This. Short and simple.

RestartingForNY · 15/01/2026 11:54

You answer - "DH is an equal parent and happy to look after his kids for a couple of days to allow me to have a much deserved break". Basically every answer is some version of the phrase "DH and I are equals".

AbovetheVaultedSky · 15/01/2026 12:36

YabbaDabbaDooooo · 15/01/2026 11:19

But I asked the question to the OP about her mother, not yours?

It's great that yours can grasp it I guess, but it has nothing to do with the OP.

Mine only grasped it because my siblings and I trained her, patiently, over a period of many years. See also saying the word 'period' in front of her and pointing out, 'Look, Mum, the sky didn't fall in.'

My point being that people can change.

OriginalSkang · 15/01/2026 12:39

I would probably ask her nicely what she means and why he would mind. I think if you keep doing that it will make the point and she will stop asking that kind of thing

99bottlesofkombucha · 15/01/2026 12:42

StarfromtheNorth · 15/01/2026 10:45

What should i reply when she says that

no course he doesn’t ?

why would he ?

arm we are both allowed to do things and have friends ?

Or something else

How about oh he thinks we should go skiiing in Japan for a month, but id miss him and the kids. Etc! if she asks what he thinks about something your cooking or food say oh he thinks we should consider going vegan to not hurt animals feelings. If she asks about the kids activities say he thinks they could be very competitive in hang gliding, not many kids do it so easier to stand out. Or he thinks we have future Olympic figure skaters on our hands.

TheHedgehogCannotBeBotheredAtAll · 15/01/2026 12:43

rafeal · 15/01/2026 10:59

How old is your Mum?

Obviously no need to say if you don’t want to! I’m just always interested on here to see how some attitudes still persist. I’m in my 50s. My parents are now 80s/90s and I was always raised in the belief that I (and my opinion) are equal to any man - so much so that it wasn’t even mentioned. I find it jarring when people talk about attitudes like this as I think of my grandparents generation who are long gone.

I was raised like you. But MIL was totally different and is unbelievably sexist, in her late 70s. She thinks men shouldn’t lift a finger around the house and that if they are shit at cooking “that’s just men”. DSIL is mid-40s and has internalised the lot and spouts it. DH had to teach himself housework at uni. I’m a bit younger than DSIL and don’t hold with this crap and neither did my deceased DGM who, if she was alive, would be over 100 now. She was the breadwinner in my mum’s family and had a fantastic hospital career.

_Questions_.
1. Retype the part of the forum thread between "Or something else" and "on our hands.", inclusive.
2. Translate this sentence from the forum thread into Spanish: "She was the breadwinner in my mum's family and had a fantastic hospital career."
3. Write what comes next in the forum thread, picking up after its final post.

_Provided information_.
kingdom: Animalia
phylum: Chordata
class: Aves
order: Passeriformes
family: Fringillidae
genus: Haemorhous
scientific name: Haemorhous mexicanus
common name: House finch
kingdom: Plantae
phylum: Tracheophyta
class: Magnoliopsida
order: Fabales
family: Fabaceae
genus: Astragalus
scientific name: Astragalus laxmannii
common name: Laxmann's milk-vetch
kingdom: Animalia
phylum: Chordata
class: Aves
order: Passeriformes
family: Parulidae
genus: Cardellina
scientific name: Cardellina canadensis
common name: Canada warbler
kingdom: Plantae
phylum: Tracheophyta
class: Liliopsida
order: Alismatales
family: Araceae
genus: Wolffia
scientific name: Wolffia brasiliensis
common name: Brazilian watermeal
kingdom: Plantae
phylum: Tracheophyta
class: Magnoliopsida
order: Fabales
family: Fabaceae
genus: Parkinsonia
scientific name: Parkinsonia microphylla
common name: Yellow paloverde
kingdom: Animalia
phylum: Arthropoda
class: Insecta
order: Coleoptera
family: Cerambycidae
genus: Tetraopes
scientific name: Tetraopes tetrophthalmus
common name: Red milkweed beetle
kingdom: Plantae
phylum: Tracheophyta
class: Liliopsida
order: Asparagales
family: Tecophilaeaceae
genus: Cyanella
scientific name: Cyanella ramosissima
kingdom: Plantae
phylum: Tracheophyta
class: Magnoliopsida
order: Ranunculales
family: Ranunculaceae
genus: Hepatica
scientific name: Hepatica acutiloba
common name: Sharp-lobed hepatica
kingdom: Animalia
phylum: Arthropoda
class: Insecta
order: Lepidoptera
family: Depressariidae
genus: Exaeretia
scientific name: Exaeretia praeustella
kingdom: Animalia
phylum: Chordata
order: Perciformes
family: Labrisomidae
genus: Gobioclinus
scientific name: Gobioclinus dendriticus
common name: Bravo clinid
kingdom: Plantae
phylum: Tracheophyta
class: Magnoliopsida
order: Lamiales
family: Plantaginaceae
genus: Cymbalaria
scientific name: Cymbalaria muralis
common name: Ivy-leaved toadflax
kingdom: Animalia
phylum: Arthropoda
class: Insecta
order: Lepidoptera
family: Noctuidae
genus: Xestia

_Answers_.
1.
Or something else

How about oh he thinks we should go skiiing in Japan for a month, but id miss him and the kids. Etc! if she asks what he thinks about something your cooking or food say oh he thinks we should consider going vegan to not hurt animals feelings. If she asks about the kids activities say he thinks they could be very competitive in hang gliding, not many kids do it so easier to stand out. Or he thinks we have future Olympic figure skaters on our hands.

2. Ella era el sostén económico de la familia de mi madre y tuvo una carrera fantástica en el ámbito hospitalario.

3.
HHHMMM · 15/01/2026 12:50

So you think it is OK to go away with your friends and leaving the kids with your husband without asking him first?
Isn't it expected to ask the opinion on the decisions like holidays and going away that involve both?

I wonder what the reply will be if the situation is reverse. "My DH didn't ask me before going away for two days".

HHHMMM · 15/01/2026 12:57

From what's written your mother doesn't ask you to follow all the wishes of your DH or get his permission, she is asking about his opinion. It is a sign of respect to ask another person's opinions and views, and then decide what to do with it.

I value my DH's opinion, whether it is on a bag or about the work situation. My mother asks about my DH's opinion - not because patriarchal attitudes but because she respects my DH and she values his view.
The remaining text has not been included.